Originally planned as a 3-day event in April 2020 to be held simultaneously in these two port cities, the ACI decided to make JV 3.0 two single-day, virtual events—one for Charleston on September 22, 2020, and one for Savannah on September 24, 2020—because of complications arising from the coronavirus disease 2019 (COVID-19) pandemic.
The JV 3.0 exercise leveraged NUARI’s DECIDE® platform during the exercise, enabling participants to gain critical insights and better understand their respective gaps in incident management for a cyber disruption or destructive event.
The DECIDE® platform is a tool that simulates cyber-attacks for organizations and their partners, stressing and testing incident response plans, resulting in after-action reports to improve strategic communication, compliance, risk, and overall resilience.

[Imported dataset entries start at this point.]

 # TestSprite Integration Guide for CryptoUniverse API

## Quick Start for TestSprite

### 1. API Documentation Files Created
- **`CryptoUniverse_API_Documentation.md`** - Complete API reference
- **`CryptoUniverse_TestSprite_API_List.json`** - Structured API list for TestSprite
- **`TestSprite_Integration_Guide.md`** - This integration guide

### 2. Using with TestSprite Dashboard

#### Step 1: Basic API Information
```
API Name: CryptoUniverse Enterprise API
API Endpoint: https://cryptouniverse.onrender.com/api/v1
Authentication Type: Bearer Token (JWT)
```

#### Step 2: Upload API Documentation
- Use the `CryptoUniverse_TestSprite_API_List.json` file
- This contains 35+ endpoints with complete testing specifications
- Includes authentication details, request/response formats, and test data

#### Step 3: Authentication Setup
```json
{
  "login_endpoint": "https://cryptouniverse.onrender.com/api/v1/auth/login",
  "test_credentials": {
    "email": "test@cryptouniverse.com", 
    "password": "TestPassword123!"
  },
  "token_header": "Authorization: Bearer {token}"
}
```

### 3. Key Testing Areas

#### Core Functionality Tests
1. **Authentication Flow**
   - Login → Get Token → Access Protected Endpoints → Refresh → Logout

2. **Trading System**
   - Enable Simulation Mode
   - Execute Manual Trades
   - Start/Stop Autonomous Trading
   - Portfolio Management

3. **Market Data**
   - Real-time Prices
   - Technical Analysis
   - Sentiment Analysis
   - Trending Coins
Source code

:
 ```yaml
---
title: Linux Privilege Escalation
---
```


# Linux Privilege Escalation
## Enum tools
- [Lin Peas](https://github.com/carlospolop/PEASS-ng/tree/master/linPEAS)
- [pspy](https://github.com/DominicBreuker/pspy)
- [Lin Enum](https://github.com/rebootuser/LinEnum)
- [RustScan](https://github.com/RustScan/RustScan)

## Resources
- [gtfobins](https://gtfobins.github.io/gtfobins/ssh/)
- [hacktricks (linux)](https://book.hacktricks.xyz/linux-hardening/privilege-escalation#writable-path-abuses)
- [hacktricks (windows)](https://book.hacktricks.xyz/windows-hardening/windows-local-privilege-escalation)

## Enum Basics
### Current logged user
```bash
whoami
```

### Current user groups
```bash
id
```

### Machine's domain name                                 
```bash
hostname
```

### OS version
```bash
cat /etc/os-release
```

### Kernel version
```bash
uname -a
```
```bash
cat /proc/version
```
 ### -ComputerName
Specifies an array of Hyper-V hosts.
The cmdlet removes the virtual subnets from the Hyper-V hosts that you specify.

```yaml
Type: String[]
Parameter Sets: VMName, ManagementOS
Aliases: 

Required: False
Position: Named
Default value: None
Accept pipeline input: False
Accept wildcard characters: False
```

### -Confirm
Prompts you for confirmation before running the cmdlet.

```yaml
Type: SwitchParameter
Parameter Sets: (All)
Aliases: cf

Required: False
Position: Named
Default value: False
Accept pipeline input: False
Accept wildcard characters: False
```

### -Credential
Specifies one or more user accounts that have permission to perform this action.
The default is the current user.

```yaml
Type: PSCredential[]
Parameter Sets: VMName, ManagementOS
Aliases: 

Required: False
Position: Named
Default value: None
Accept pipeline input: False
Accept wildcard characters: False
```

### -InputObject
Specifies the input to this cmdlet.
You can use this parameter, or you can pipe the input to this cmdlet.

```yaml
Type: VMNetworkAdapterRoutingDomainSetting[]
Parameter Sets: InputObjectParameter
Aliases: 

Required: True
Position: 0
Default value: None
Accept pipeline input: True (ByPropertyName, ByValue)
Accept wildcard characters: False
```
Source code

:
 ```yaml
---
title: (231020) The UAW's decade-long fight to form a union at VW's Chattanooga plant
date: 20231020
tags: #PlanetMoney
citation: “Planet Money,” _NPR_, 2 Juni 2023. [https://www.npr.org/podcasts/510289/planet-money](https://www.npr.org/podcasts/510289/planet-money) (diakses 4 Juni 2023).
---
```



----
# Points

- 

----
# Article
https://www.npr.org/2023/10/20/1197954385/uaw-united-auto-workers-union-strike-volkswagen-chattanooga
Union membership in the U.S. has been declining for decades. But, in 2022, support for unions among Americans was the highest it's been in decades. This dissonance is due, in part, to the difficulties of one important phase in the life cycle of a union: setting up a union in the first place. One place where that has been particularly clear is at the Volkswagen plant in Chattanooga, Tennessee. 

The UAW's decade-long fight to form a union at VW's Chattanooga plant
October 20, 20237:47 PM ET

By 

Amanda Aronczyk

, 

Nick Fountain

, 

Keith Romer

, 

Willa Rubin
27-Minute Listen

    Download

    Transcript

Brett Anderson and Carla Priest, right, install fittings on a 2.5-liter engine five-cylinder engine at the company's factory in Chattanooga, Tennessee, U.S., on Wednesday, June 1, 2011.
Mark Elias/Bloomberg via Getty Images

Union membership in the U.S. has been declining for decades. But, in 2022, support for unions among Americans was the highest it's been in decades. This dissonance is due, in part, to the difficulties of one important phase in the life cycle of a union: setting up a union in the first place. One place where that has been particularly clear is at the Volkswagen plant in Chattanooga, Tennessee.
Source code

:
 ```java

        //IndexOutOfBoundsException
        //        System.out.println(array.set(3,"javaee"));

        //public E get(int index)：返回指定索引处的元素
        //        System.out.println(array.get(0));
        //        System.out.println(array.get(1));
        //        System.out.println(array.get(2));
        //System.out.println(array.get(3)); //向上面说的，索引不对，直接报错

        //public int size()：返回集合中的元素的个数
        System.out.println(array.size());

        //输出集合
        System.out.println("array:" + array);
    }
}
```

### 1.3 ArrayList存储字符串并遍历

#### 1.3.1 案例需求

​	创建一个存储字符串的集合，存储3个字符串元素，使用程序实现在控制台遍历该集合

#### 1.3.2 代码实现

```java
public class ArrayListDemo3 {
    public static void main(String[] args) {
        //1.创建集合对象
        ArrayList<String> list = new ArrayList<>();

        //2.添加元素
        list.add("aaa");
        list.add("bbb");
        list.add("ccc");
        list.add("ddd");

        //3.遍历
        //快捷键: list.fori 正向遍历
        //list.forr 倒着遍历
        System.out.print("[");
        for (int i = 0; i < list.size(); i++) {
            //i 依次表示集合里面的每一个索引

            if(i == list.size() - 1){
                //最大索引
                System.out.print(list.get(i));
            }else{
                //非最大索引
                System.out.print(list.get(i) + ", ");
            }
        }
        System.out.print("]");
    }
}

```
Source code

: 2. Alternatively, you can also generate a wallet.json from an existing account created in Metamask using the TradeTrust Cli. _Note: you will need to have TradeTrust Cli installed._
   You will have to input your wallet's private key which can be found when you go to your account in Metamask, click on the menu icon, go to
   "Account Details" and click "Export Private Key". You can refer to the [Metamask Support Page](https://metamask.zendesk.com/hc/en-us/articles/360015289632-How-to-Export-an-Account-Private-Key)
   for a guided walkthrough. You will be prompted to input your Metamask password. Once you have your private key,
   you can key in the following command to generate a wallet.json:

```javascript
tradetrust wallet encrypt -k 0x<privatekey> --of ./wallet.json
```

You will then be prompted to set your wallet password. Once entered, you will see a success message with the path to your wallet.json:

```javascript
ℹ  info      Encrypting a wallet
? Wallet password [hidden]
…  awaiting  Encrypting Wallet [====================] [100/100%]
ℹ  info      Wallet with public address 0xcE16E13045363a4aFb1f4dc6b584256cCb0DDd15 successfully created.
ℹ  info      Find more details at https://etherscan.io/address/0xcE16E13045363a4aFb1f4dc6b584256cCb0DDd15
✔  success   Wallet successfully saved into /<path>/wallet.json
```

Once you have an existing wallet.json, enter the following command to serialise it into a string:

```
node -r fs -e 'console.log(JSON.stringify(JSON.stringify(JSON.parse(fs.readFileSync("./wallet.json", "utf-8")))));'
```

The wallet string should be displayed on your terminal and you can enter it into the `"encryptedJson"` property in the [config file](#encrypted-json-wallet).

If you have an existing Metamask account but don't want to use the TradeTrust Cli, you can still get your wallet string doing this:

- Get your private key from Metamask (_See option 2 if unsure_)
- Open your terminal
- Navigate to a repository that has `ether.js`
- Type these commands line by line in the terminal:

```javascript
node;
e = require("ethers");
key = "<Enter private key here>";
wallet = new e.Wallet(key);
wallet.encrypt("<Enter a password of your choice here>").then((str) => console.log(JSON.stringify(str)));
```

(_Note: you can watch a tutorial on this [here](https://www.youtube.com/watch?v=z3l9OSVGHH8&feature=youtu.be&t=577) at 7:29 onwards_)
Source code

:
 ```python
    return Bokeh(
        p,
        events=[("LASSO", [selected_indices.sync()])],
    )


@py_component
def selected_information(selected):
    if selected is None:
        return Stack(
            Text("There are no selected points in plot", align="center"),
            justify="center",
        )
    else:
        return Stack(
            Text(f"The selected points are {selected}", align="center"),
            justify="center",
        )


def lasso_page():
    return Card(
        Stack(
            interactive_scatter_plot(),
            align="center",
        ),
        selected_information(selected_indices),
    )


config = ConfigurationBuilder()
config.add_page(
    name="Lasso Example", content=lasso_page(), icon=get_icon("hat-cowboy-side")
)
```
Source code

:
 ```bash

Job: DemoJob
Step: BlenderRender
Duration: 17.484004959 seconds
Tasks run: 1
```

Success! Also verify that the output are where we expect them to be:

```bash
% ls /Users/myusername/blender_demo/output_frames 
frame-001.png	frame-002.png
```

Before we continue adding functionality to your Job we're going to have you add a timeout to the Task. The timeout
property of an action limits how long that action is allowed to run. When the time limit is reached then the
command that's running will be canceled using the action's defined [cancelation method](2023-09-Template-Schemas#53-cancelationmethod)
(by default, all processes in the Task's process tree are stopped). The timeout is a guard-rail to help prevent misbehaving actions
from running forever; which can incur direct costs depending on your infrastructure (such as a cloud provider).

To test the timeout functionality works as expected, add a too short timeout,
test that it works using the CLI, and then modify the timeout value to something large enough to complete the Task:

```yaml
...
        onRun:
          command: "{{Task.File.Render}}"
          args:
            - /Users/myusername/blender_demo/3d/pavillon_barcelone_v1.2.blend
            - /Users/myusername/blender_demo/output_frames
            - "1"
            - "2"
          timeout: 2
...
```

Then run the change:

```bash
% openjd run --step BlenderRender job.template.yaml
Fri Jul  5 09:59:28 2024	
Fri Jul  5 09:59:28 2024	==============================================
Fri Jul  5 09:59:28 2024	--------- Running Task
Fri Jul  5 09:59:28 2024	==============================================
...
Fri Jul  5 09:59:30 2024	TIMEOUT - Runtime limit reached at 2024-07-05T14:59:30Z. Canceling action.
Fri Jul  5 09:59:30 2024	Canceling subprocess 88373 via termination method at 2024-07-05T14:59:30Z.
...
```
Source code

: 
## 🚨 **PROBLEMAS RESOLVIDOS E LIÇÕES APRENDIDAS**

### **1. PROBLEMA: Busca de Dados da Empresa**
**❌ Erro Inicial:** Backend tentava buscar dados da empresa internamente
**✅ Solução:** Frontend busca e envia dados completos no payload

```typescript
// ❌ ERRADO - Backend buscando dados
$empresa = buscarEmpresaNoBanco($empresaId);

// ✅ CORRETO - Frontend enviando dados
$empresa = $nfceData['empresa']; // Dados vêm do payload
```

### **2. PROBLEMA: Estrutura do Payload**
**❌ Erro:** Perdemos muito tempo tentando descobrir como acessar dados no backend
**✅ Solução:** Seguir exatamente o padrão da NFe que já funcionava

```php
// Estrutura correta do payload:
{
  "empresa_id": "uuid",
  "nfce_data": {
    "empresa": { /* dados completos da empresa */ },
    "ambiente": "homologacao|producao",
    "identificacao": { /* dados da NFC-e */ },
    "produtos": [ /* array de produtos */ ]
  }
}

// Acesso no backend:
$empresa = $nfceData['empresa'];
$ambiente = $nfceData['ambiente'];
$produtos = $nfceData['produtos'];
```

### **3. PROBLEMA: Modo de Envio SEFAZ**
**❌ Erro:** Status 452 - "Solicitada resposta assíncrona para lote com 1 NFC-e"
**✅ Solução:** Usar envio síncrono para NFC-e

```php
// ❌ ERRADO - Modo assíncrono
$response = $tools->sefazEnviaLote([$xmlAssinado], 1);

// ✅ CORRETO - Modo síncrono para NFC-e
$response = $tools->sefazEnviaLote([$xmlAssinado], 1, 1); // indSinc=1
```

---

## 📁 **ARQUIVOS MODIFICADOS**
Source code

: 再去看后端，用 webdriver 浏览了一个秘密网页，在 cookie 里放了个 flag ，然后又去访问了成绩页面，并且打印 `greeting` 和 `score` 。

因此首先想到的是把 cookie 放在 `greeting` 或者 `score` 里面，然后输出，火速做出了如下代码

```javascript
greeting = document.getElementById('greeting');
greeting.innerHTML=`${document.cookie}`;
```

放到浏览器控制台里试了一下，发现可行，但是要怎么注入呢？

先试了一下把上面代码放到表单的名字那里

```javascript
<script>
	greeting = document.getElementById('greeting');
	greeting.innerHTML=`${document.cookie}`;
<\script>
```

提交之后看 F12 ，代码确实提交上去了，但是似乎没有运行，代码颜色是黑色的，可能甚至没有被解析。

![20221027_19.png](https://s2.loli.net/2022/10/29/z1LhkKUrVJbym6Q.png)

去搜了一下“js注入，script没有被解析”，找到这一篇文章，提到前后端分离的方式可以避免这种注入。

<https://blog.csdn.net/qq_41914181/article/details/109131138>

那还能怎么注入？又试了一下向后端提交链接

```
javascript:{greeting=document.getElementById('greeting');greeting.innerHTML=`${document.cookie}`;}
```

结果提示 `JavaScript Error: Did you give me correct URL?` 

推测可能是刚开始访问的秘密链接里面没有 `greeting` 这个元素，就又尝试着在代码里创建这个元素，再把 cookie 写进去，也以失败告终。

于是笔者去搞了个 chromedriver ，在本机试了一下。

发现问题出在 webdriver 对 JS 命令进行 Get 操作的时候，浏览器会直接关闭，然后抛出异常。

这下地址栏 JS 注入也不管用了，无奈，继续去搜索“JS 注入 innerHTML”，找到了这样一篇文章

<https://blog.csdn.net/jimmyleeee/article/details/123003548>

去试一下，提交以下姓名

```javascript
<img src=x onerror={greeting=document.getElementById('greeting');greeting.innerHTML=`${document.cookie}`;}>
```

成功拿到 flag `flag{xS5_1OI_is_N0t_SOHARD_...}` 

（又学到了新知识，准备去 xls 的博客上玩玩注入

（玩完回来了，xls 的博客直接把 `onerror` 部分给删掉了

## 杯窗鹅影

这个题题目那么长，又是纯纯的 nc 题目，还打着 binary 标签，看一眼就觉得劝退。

Leveraging the DECIDE® platform and Microsoft Teams, the ACI and its partners prepared the participants for the transition to distributed execution through several virtual tabletop exercises (TTXs) and rehearsals that included Jack Pandemus, a half-day event that simulated a cyberattack during pandemic conditions.
OBJECTIVES
The Army Cyber Institute’s research objectives included the following:
- Examine the impact of a cyber event on Army force projection
- Exercise the cities of Charleston and Savannah in emergency cyber incident response to ensure the provision of public services and safeguard critical infrastructure
- Reinforce a whole-of-community approach in response to cyber incidents through sustained, multi-echelon partnerships across industry, academia, and government
- Examine the coordination process for providing cyber protection capabilities in support of Defense Support to Civil Authorities requests
- Support the development of a repeatable and adaptable framework that allows a city to exercise its response to a multisector cyber event
Along with Charleston and Savannah, Army Cyber Command, the U.S. Coast Guard, South Carolina, and Georgia National Guards, participants in the exercise also included Dominion Energy, Southern Company, Chubb Insurance, Verizon, and AT&T.
The virtual tabletop exercise placed participants in a situation where they first encounter technical glitches in managing cargo. As the activity progressed, participants discovered they had been hit with spam mail and Emotet. Later, the participants found that they were hit with a ransomware attack, which then causes regional power outages in the simulation.
SUMMARIZED FINDINGS
- A sophisticated adversary can delay force projection without directly targeting military networks or systems and without its efforts being recognized as an attack. The risk of a contested homeland and/or contested movement must be addressed and mitigated.
- Vulnerability to cyber disruption is a whole-of-community problem that requires multi-echelon cooperative action by governmental entities as well as private industry to solve. JV’s bottom-up approach focuses this multi-echelon cooperative action on preparing the communities most likely to be targeted.
- Natural disaster response is more mature than cyber response, especially when a cyber disruption is dispersed across a region or is nebulous or otherwise unclear. Incorporating cyber elements into existing exercises may expedite the convergence of response maturation as well as solidify information-sharing channels and expectations.
- Cyber incident identification and declaration are delayed and may not even occur in cyberattack scenarios that fall below a catastrophic threshold. Proactive development of cyber incident response plans, guidance, and resources may expedite response times and reduce the effect of a cyber disruption.
- Leveraging technology to conduct exercises and improve the incorporation of cyber elements into exercises can increase flexibility and participation. Distributed exercises can closely simulate normal conditions in which no incident has been declared as well as the emergency operations center environment in which responders are working closely with one another to address an incident.